(Provided material Opens)

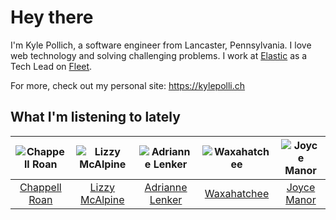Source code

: # Hey there


I'm Kyle Pollich, a software engineer from Lancaster, Pennsylvania. I love web technology and solving challenging problems.
I work at [Elastic](https://www.elastic.co/) as a Tech Lead on [Fleet](https://www.elastic.co/guide/en/fleet/current/fleet-overview.html).

For more, check out my personal site: https://kylepolli.ch

## What I'm listening to lately

<!-- begin artists -->
  |![Chappell Roan](https://i.scdn.co/image/ab6761610000f178cde5a0d57c1b79de5fce6bee)|![Lizzy McAlpine](https://i.scdn.co/image/ab6761610000f178b7e3d5ad48cc67f32a3a0930)|![Adrianne Lenker](https://i.scdn.co/image/ab6761610000f17846e88446bcf8dce2537ef8ce)|![Waxahatchee](https://i.scdn.co/image/ab6761610000f178909fb4e2a0d9c0f880174263)|![Joyce Manor](https://i.scdn.co/image/ab6761610000f178b3f2a370b7c0ab22e199217c)|
  |:---:|:---:|:---:|:---:|:---:|
  |[Chappell Roan](https://open.spotify.com/artist/7GlBOeep6PqTfFi59PTUUN)|[Lizzy McAlpine](https://open.spotify.com/artist/1GmsPCcpKgF9OhlNXjOsbS)|[Adrianne Lenker](https://open.spotify.com/artist/4aKWmkWAKviFlyvHYPTNQY)|[Waxahatchee](https://open.spotify.com/artist/5IWCU0V9evBlW4gIeGY4zF)|[Joyce Manor](https://open.spotify.com/artist/7qbvNcfTfckhCNM8NiR8nN)|
<!-- end artists -->

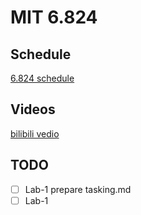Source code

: # MIT 6.824
## Schedule

[6.824 schedule](https://pdos.csail.mit.edu/6.824/schedule.html)

## Videos 
[bilibili vedio](https://www.bilibili.com/video/av91748150)

## TODO
-  [ ]  Lab-1 prepare tasking.md
-  [ ]  Lab-1 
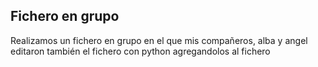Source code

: **__Fichero en grupo__**
------------------------------------------------------------------------------------------------------------------------------------------------------------------------------------------------
Realizamos un fichero en grupo en el que mis compañeros, alba y angel editaron también el fichero con python agregandolos al fichero
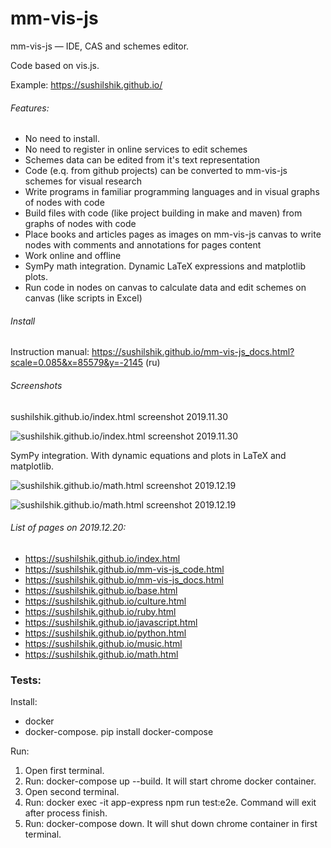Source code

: # mm-vis-js

mm-vis-js &mdash; IDE, CAS and schemes editor.

Code based on vis.js.

Example: https://sushilshik.github.io/

###### Features:
* No need to install.
* No need to register in online services to edit schemes
* Schemes data can be edited from it's text representation
* Code (e.q. from github projects) can be converted to mm-vis-js schemes for visual research
* Write programs in familiar programming languages and in visual graphs of nodes with code
* Build files with code (like project building in make and maven) from graphs of nodes with code
* Place books and articles pages as images on mm-vis-js canvas to write nodes with comments and annotations for pages content
* Work online and offline
* SymPy math integration. Dynamic LaTeX expressions and matplotlib plots.
* Run code in nodes on canvas to calculate data and edit schemes on canvas (like scripts in Excel)

###### Install

Instruction manual: https://sushilshik.github.io/mm-vis-js_docs.html?scale=0.085&x=85579&y=-2145 (ru)

###### Screenshots

sushilshik.github.io/index.html screenshot 2019.11.30

![sushilshik.github.io/index.html screenshot 2019.11.30](https://sushilshik.github.io/imgs/mm-vis-js_index_2019.11.30.png)

SymPy integration. With dynamic equations and plots in LaTeX and matplotlib.

![sushilshik.github.io/math.html screenshot 2019.12.19](https://sushilshik.github.io/imgs/mm-vis-js_matplotlib_1.png)

![sushilshik.github.io/math.html screenshot 2019.12.19](https://sushilshik.github.io/imgs/mm-vis-js_matplotlib_2.png)

###### List of pages on 2019.12.20:

* https://sushilshik.github.io/index.html
* https://sushilshik.github.io/mm-vis-js_code.html
* https://sushilshik.github.io/mm-vis-js_docs.html
* https://sushilshik.github.io/base.html
* https://sushilshik.github.io/culture.html
* https://sushilshik.github.io/ruby.html
* https://sushilshik.github.io/javascript.html
* https://sushilshik.github.io/python.html
* https://sushilshik.github.io/music.html
* https://sushilshik.github.io/math.html

### Tests:

Install:
* docker
* docker-compose. pip install docker-compose

Run:
1) Open first terminal.
2) Run: docker-compose up --build. It will start chrome docker container.
3) Open second terminal.
4) Run: docker exec -it app-express npm run test:e2e. Command will exit after process finish.
5) Run: docker-compose down. It will shut down chrome container in first terminal.
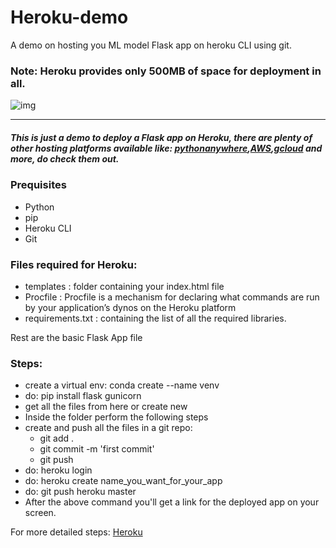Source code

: # Heroku-demo
A demo on hosting you ML model Flask app on heroku CLI using git.

### Note: Heroku provides only 500MB of space for deployment in all. 
![img](https://www.fullstackpython.com/img/logos/heroku.png)
_______________________
##### This is just a demo to deploy a Flask app on Heroku, there are plenty of other hosting platforms available like: [pythonanywhere](https://www.pythonanywhere.com/),[AWS](https://aws.amazon.com/getting-started/hands-on/launch-an-app/),[gcloud](https://cloud.google.com/ai-platform/prediction/docs/deploying-models) and more, do check them out.

### Prequisites
- Python
- pip
- Heroku CLI
- Git

### Files required for Heroku:
- templates : folder containing your index.html file
- Procfile : Procfile is a mechanism for declaring what commands are run by your application’s dynos on the Heroku platform
- requirements.txt : containing the list of all the required libraries.

Rest are the basic Flask App file 

### Steps: 
- create a virtual env: conda create --name venv
- do: pip install flask gunicorn
- get all the files from here or create new
- Inside the folder perform the following steps
- create and push all the files in a git repo: 
  - git add . 
  - git commit -m 'first commit'
  - git push
- do: heroku login
- do: heroku create name_you_want_for_your_app
- do: git push heroku master
- After the above command you'll get a link for the deployed app on your screen.

For more detailed steps: [Heroku](https://www.geeksforgeeks.org/deploy-python-flask-app-on-heroku/)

(Provided material Closes)

● Instruction: The answer should contain every line of the material exactly as written and no pictures.

● Answer for this exercise:
Source code

: # Hey there


I'm Kyle Pollich, a software engineer from Lancaster, Pennsylvania. I love web technology and solving challenging problems.
I work at [Elastic](https://www.elastic.co/) as a Tech Lead on [Fleet](https://www.elastic.co/guide/en/fleet/current/fleet-overview.html).

For more, check out my personal site: https://kylepolli.ch

## What I'm listening to lately

<!-- begin artists -->
  |![Chappell Roan](https://i.scdn.co/image/ab6761610000f178cde5a0d57c1b79de5fce6bee)|![Lizzy McAlpine](https://i.scdn.co/image/ab6761610000f178b7e3d5ad48cc67f32a3a0930)|![Adrianne Lenker](https://i.scdn.co/image/ab6761610000f17846e88446bcf8dce2537ef8ce)|![Waxahatchee](https://i.scdn.co/image/ab6761610000f178909fb4e2a0d9c0f880174263)|![Joyce Manor](https://i.scdn.co/image/ab6761610000f178b3f2a370b7c0ab22e199217c)|
  |:---:|:---:|:---:|:---:|:---:|
  |[Chappell Roan](https://open.spotify.com/artist/7GlBOeep6PqTfFi59PTUUN)|[Lizzy McAlpine](https://open.spotify.com/artist/1GmsPCcpKgF9OhlNXjOsbS)|[Adrianne Lenker](https://open.spotify.com/artist/4aKWmkWAKviFlyvHYPTNQY)|[Waxahatchee](https://open.spotify.com/artist/5IWCU0V9evBlW4gIeGY4zF)|[Joyce Manor](https://open.spotify.com/artist/7qbvNcfTfckhCNM8NiR8nN)|
<!-- end artists -->

Source code

: # MIT 6.824
## Schedule

[6.824 schedule](https://pdos.csail.mit.edu/6.824/schedule.html)

## Videos 
[bilibili vedio](https://www.bilibili.com/video/av91748150)

## TODO
-  [ ]  Lab-1 prepare tasking.md
-  [ ]  Lab-1 
Source code

: **__Fichero en grupo__**
------------------------------------------------------------------------------------------------------------------------------------------------------------------------------------------------
Realizamos un fichero en grupo en el que mis compañeros, alba y angel editaron también el fichero con python agregandolos al fichero
Source code

: # mm-vis-js

mm-vis-js &mdash; IDE, CAS and schemes editor.

Code based on vis.js.

Example: https://sushilshik.github.io/

###### Features:
* No need to install.
* No need to register in online services to edit schemes
* Schemes data can be edited from it's text representation
* Code (e.q. from github projects) can be converted to mm-vis-js schemes for visual research
* Write programs in familiar programming languages and in visual graphs of nodes with code
* Build files with code (like project building in make and maven) from graphs of nodes with code
* Place books and articles pages as images on mm-vis-js canvas to write nodes with comments and annotations for pages content
* Work online and offline
* SymPy math integration. Dynamic LaTeX expressions and matplotlib plots.
* Run code in nodes on canvas to calculate data and edit schemes on canvas (like scripts in Excel)

###### Install

Instruction manual: https://sushilshik.github.io/mm-vis-js_docs.html?scale=0.085&x=85579&y=-2145 (ru)

###### Screenshots

sushilshik.github.io/index.html screenshot 2019.11.30

![sushilshik.github.io/index.html screenshot 2019.11.30](https://sushilshik.github.io/imgs/mm-vis-js_index_2019.11.30.png)

SymPy integration. With dynamic equations and plots in LaTeX and matplotlib.

![sushilshik.github.io/math.html screenshot 2019.12.19](https://sushilshik.github.io/imgs/mm-vis-js_matplotlib_1.png)

![sushilshik.github.io/math.html screenshot 2019.12.19](https://sushilshik.github.io/imgs/mm-vis-js_matplotlib_2.png)

###### List of pages on 2019.12.20:

* https://sushilshik.github.io/index.html
* https://sushilshik.github.io/mm-vis-js_code.html
* https://sushilshik.github.io/mm-vis-js_docs.html
* https://sushilshik.github.io/base.html
* https://sushilshik.github.io/culture.html
* https://sushilshik.github.io/ruby.html
* https://sushilshik.github.io/javascript.html
* https://sushilshik.github.io/python.html
* https://sushilshik.github.io/music.html
* https://sushilshik.github.io/math.html

### Tests:

Install:
* docker
* docker-compose. pip install docker-compose

Run:
1) Open first terminal.
2) Run: docker-compose up --build. It will start chrome docker container.
3) Open second terminal.
4) Run: docker exec -it app-express npm run test:e2e. Command will exit after process finish.
5) Run: docker-compose down. It will shut down chrome container in first terminal.
Source code

: # Heroku-demo
A demo on hosting you ML model Flask app on heroku CLI using git.

### Note: Heroku provides only 500MB of space for deployment in all. 
![img](https://www.fullstackpython.com/img/logos/heroku.png)
_______________________
##### This is just a demo to deploy a Flask app on Heroku, there are plenty of other hosting platforms available like: [pythonanywhere](https://www.pythonanywhere.com/),[AWS](https://aws.amazon.com/getting-started/hands-on/launch-an-app/),[gcloud](https://cloud.google.com/ai-platform/prediction/docs/deploying-models) and more, do check them out.

### Prequisites
- Python
- pip
- Heroku CLI
- Git

### Files required for Heroku:
- templates : folder containing your index.html file
- Procfile : Procfile is a mechanism for declaring what commands are run by your application’s dynos on the Heroku platform
- requirements.txt : containing the list of all the required libraries.

Rest are the basic Flask App file 

### Steps: 
- create a virtual env: conda create --name venv
- do: pip install flask gunicorn
- get all the files from here or create new
- Inside the folder perform the following steps
- create and push all the files in a git repo: 
  - git add . 
  - git commit -m 'first commit'
  - git push
- do: heroku login
- do: heroku create name_you_want_for_your_app
- do: git push heroku master
- After the above command you'll get a link for the deployed app on your screen.

For more detailed steps: [Heroku](https://www.geeksforgeeks.org/deploy-python-flask-app-on-heroku/)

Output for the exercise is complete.